After losing the "fruit of my labor" (blog posts) a couple of times because network or server errors, I decided to look for a Windows-based blog posting tool that would allow me to prepare posts offline, save my work locally and post at the first (network connection) opportunity. As I was packing for the holidays, and I knew that Internet access would be limited at least the first week, I started seeking the "perfect" tool – based on my requirements:
- Ability to save posts locally, post drafts and final versions, modify previous posts
- Support for standard blog features: categories, turning on/off comments and trackbacks, sending trackbacks, etc.
- Ability to configure multiple blog accounts since I am now authoring two different blogs, and contributing to a few others, on different blogging platforms
- Offering Wysiwyg editing with direct access to HTML, spell checking with multiple dictionaries, etc.

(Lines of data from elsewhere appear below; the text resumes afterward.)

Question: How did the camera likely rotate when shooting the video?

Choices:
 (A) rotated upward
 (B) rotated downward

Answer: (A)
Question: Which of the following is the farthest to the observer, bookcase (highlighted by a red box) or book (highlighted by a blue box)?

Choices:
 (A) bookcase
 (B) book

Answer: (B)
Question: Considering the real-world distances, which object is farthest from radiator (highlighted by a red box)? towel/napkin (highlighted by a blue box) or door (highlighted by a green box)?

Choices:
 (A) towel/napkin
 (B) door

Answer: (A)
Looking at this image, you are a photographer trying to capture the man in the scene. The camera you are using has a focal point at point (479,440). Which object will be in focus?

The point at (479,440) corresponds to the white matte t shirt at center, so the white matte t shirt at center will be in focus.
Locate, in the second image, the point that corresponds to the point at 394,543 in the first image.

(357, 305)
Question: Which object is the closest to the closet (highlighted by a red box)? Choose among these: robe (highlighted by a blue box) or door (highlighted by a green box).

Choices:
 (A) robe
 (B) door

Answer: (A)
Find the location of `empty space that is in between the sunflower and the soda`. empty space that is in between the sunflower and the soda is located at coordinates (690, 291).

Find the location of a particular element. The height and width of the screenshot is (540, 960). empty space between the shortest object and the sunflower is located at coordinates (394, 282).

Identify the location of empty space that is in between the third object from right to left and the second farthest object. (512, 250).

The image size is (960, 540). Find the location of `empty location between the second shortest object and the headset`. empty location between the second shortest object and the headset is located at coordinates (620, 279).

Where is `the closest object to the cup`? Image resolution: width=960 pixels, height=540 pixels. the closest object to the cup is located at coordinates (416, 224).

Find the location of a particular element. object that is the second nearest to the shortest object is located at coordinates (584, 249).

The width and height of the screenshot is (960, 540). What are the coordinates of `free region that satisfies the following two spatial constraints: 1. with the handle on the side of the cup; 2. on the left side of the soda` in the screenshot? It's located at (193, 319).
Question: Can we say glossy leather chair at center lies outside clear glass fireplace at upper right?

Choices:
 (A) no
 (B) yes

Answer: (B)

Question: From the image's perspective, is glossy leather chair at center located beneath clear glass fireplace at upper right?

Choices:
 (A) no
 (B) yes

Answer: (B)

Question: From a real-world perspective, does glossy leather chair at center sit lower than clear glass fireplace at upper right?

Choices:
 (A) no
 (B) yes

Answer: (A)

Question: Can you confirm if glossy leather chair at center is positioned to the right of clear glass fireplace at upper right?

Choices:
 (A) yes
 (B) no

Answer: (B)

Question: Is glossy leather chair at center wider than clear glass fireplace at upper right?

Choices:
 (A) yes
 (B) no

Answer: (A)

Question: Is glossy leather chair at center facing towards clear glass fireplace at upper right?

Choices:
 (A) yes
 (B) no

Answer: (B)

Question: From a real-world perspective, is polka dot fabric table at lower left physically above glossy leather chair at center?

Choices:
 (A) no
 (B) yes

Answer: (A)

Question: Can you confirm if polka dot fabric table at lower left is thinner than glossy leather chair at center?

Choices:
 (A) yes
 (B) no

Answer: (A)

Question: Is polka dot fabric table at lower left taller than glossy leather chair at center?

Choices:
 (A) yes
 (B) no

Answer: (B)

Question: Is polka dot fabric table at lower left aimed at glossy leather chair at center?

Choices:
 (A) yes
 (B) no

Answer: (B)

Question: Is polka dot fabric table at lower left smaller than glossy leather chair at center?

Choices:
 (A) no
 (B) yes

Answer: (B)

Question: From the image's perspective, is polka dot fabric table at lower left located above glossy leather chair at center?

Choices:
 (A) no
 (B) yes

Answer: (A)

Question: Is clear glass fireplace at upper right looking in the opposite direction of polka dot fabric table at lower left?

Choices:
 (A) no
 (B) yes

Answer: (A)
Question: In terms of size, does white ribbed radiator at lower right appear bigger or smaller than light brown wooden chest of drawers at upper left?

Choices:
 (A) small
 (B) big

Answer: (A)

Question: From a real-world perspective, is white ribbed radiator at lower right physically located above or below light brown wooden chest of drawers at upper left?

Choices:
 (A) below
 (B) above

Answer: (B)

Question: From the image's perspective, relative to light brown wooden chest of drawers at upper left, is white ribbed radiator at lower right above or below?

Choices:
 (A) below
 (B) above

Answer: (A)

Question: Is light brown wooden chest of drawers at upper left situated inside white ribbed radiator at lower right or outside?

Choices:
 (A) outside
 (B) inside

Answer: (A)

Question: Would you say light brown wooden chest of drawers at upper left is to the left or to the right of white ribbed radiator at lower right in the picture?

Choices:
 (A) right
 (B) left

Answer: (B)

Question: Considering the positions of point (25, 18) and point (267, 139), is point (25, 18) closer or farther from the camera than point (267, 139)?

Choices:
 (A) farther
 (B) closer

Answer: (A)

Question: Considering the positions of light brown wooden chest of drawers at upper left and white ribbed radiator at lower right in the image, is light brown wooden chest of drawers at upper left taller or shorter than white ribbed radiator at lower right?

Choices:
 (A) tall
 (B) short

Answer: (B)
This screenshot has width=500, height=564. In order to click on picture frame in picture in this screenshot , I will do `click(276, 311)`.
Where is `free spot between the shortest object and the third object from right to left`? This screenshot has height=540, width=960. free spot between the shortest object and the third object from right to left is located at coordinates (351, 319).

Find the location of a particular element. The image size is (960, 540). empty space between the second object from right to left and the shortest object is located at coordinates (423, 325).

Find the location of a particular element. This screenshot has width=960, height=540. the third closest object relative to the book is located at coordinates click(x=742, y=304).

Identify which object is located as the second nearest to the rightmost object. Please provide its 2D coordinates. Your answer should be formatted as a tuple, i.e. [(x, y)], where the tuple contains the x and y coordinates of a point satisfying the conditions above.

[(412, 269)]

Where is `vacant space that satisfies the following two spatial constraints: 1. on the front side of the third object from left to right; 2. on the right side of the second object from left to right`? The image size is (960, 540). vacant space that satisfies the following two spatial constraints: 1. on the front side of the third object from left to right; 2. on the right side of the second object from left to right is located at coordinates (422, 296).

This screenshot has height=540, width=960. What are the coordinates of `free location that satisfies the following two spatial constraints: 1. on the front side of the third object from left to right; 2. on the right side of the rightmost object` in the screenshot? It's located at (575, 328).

- Dealing with multimedia uploads automatically (i.e no need to pronounce dark incantations to add a picture to a post)
Looking around, I found 4 different products, some free, some licensed: Ecto, Qumana, w.bloggar, BlogJet. I was already familiar with the NewsGator Outlook plug-in that offers relatively basic editing capabilities for TypePad.While the latter is useful, it is too limited and does not offer the functionality I outlined.
I ultimately chose to go for BlogJet (4 weeks trial, $39 license), essentially because it offered the best coverage of my requirements. It does the job rather well, as an efficient KISS (Keep It Simple Stupid) implementation of a blog posting tool.
What were the issues with the other tools, and things I liked in them ?
- Ecto (2 weeks trial, $20 license): it is feature rich, and does include a very cool table creation/edition feature that might be of use. However I found the lack of a real Wysiwyg editor and easy picture upload to be problematic.
- Qumana (free): has a great editor and user interface, but does not give access to HTML editing and picture upload management. And setting a category seems to require online access to the blogging platform. Update: Unfortunately, Zoli seems to have faced “I lost my posts” issues with Qumana.
- w.bloggar: is OK functionally but does not offer a Wysiwyg editor.
What else would I want to see in BlogJet ? The table functionality is useful (though I am not sure how often I would be using it). I have been having some stability problems, like getting error messages stating that a post could not be uploaded whereas it was. And I would like to be able to set an option for my comment/trackback default settings. Apart from these details, I am quite happy with my selection, having now used it quite a bit.